:: STORED RECORDS

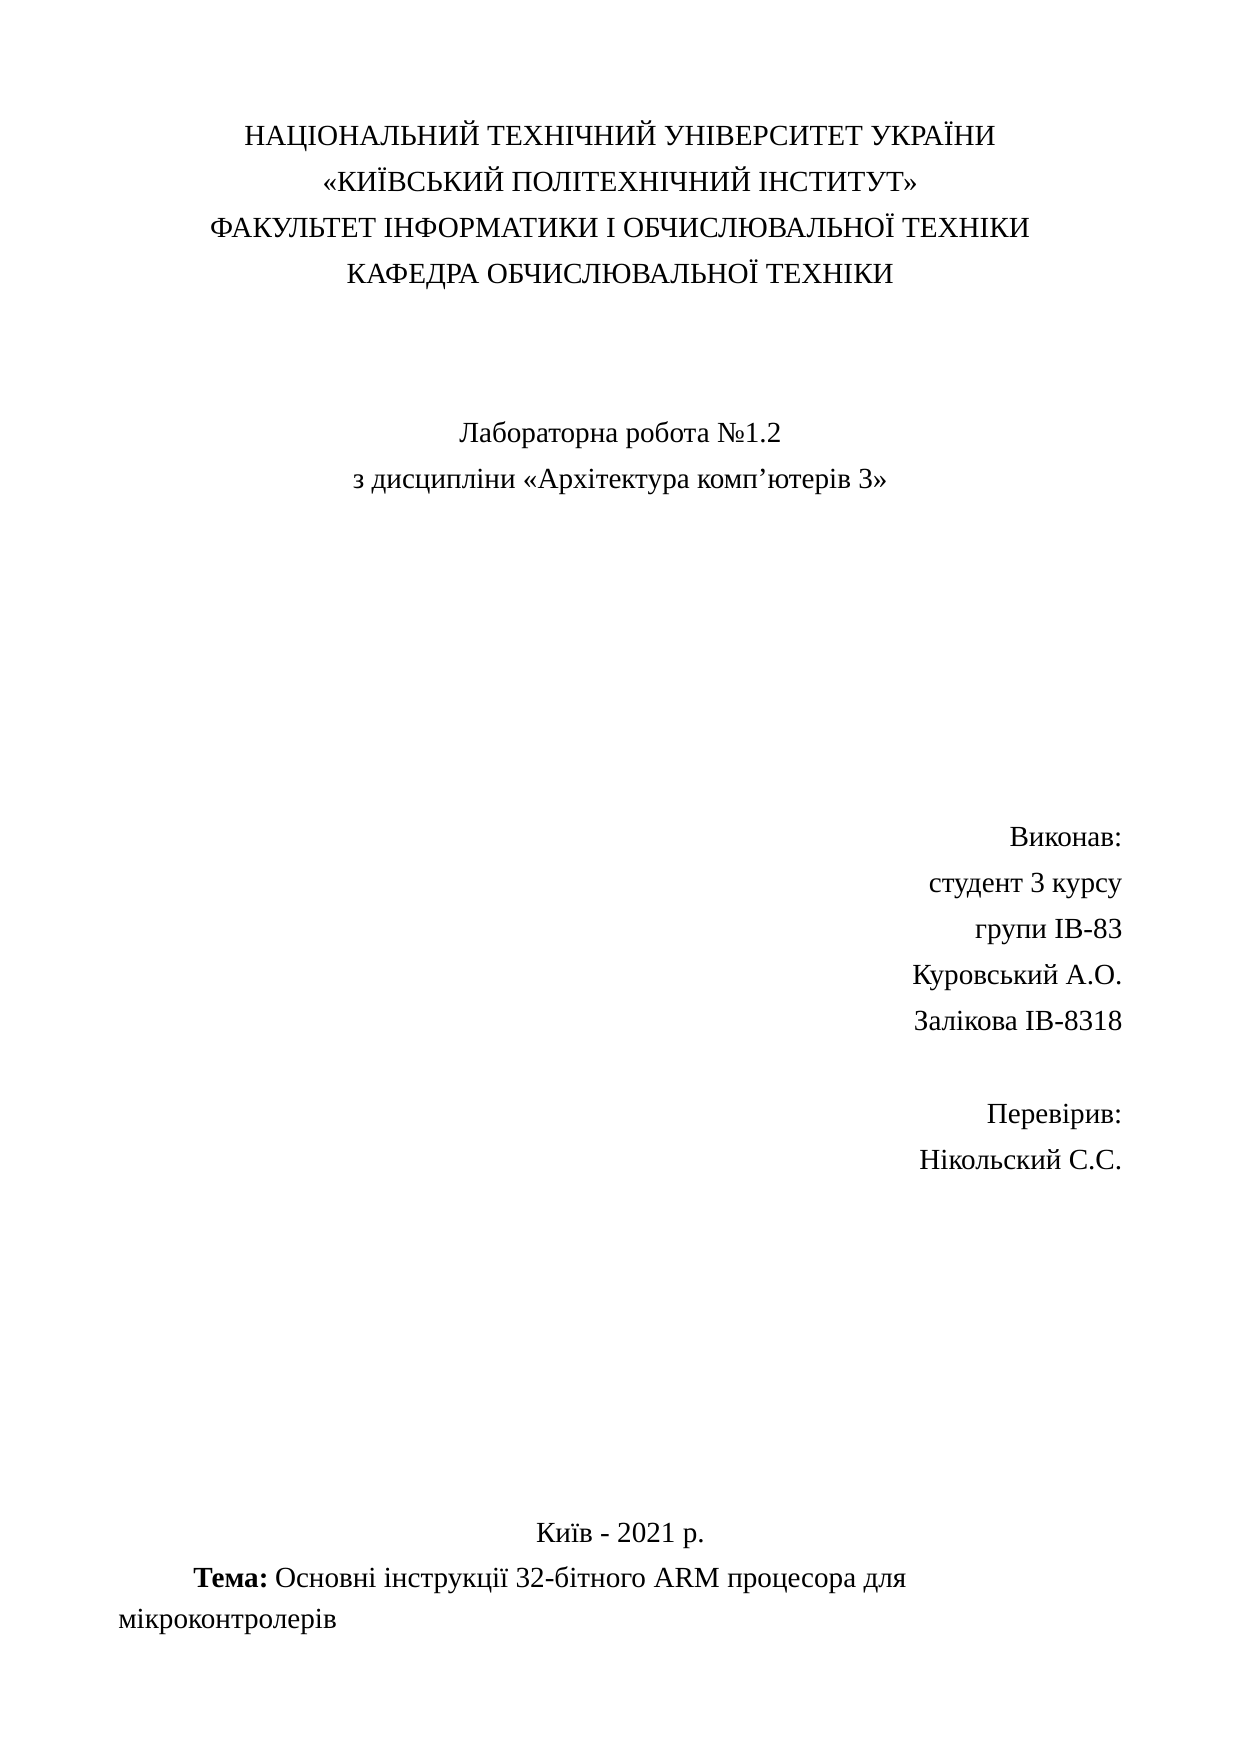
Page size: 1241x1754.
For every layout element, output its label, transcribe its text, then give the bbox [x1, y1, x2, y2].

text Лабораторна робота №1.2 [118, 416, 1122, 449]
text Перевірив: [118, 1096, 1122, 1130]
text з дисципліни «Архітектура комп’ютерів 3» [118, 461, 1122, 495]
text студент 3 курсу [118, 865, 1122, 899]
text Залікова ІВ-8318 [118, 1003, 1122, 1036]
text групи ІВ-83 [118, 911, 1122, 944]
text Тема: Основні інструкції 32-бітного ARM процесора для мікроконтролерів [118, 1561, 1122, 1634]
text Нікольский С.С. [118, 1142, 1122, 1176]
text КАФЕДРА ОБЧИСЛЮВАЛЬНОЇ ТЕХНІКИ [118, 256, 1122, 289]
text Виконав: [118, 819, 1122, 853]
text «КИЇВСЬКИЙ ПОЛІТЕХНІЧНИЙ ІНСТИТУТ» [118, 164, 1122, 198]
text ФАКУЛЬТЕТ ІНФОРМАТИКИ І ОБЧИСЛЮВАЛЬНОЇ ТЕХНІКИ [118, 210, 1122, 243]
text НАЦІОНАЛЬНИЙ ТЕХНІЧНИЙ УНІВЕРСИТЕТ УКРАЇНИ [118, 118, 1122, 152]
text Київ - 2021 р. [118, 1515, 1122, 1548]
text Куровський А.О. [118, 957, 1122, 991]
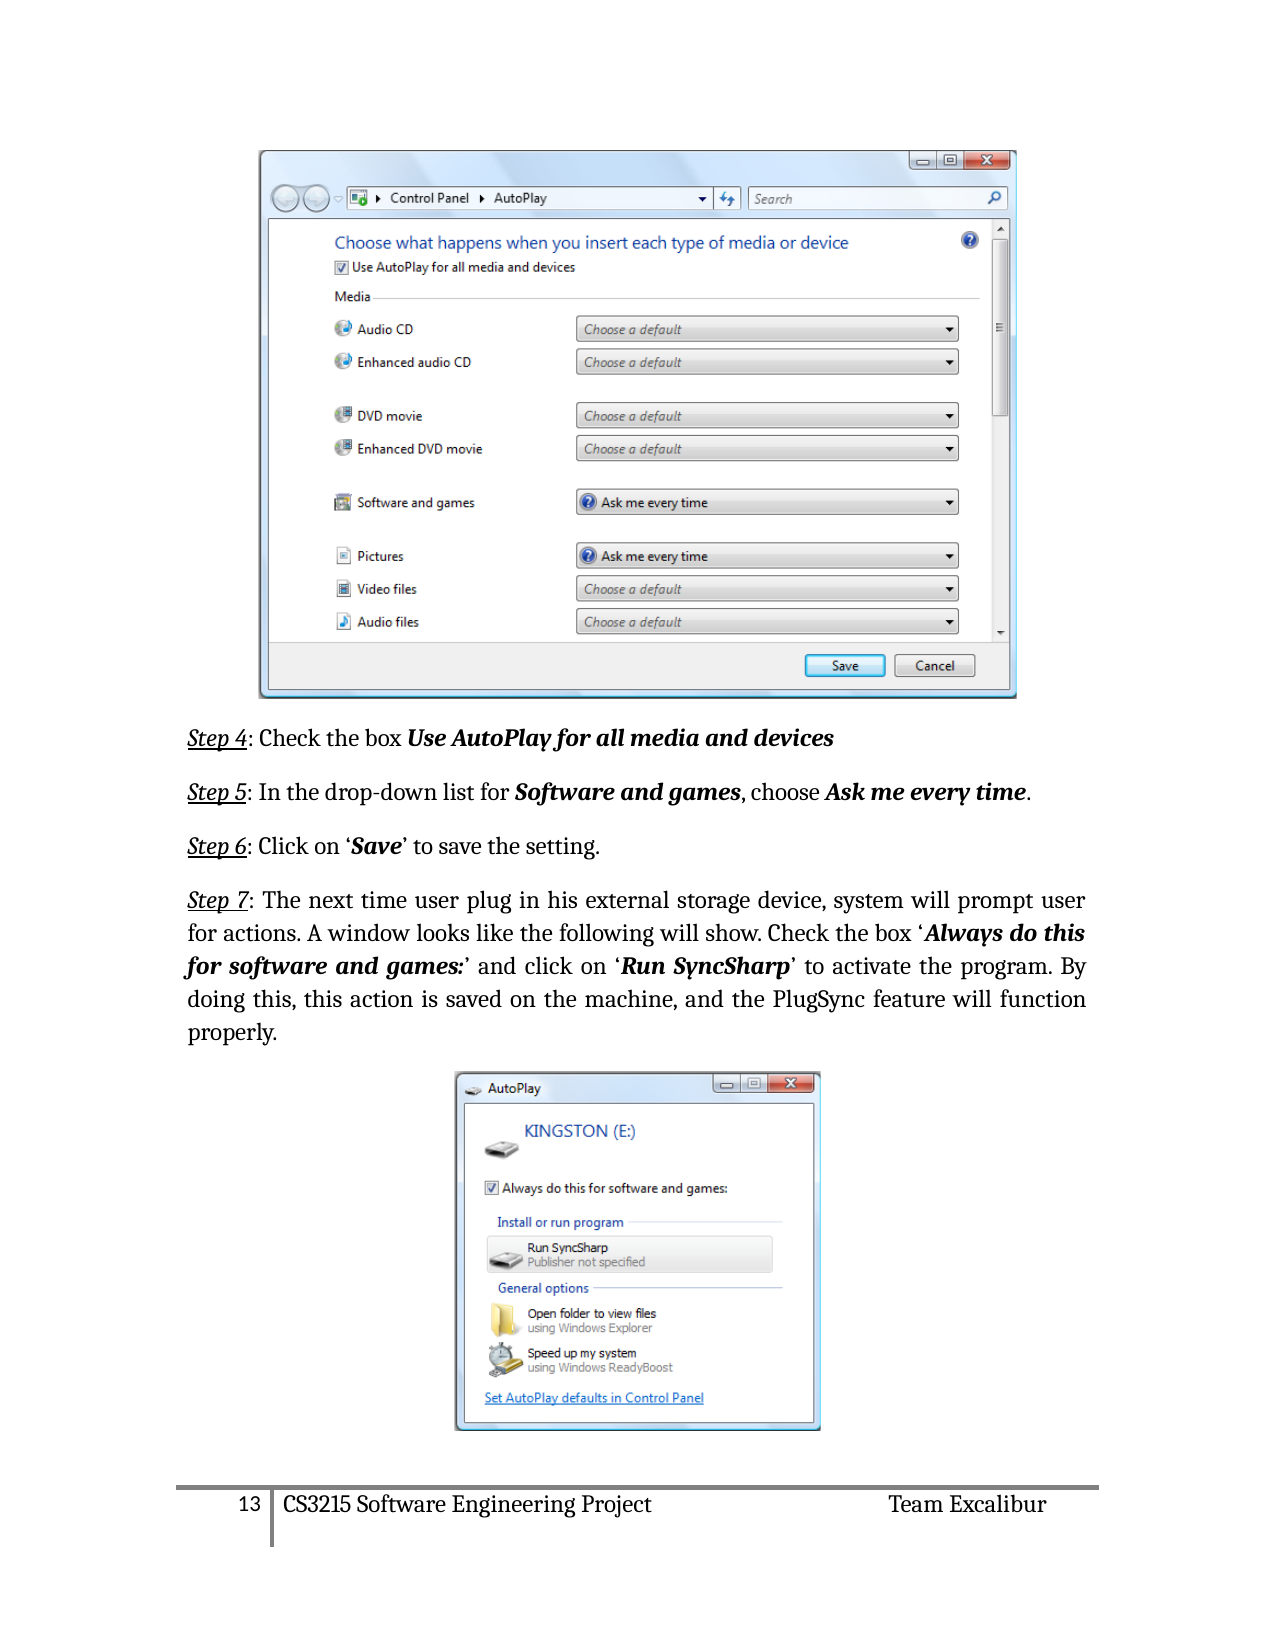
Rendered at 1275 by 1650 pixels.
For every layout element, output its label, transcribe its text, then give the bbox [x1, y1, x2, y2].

::::

Express the material above as a JSON list of strings, one string per line, skipping blank lines. Leave the pictures out of the list.

- **RESPONSE FOR THIS EXERCISE**:
[
  "Page size: 1241x1754.",
  "For every layout element, output its label, transcribe its text, then give the bbox [x1, y1, x2, y2].",
  "text Лабораторна робота №1.2 [118, 416, 1122, 449]",
  "text Перевірив: [118, 1096, 1122, 1130]",
  "text з дисципліни «Архітектура комп’ютерів 3» [118, 461, 1122, 495]",
  "text студент 3 курсу [118, 865, 1122, 899]",
  "text Залікова ІВ-8318 [118, 1003, 1122, 1036]",
  "text групи ІВ-83 [118, 911, 1122, 944]",
  "text Тема: Основні інструкції 32-бітного ARM процесора для мікроконтролерів [118, 1561, 1122, 1634]",
  "text Нікольский С.С. [118, 1142, 1122, 1176]",
  "text КАФЕДРА ОБЧИСЛЮВАЛЬНОЇ ТЕХНІКИ [118, 256, 1122, 289]",
  "text Виконав: [118, 819, 1122, 853]",
  "text «КИЇВСЬКИЙ ПОЛІТЕХНІЧНИЙ ІНСТИТУТ» [118, 164, 1122, 198]",
  "text ФАКУЛЬТЕТ ІНФОРМАТИКИ І ОБЧИСЛЮВАЛЬНОЇ ТЕХНІКИ [118, 210, 1122, 243]",
  "text НАЦІОНАЛЬНИЙ ТЕХНІЧНИЙ УНІВЕРСИТЕТ УКРАЇНИ [118, 118, 1122, 152]",
  "text Київ - 2021 р. [118, 1515, 1122, 1548]",
  "text Куровський А.О. [118, 957, 1122, 991]",
  "Rendered at 1275 by 1650 pixels.",
  "For every layout element, output its label, transcribe its text, then give the bbox [x1, y1, x2, y2]."
]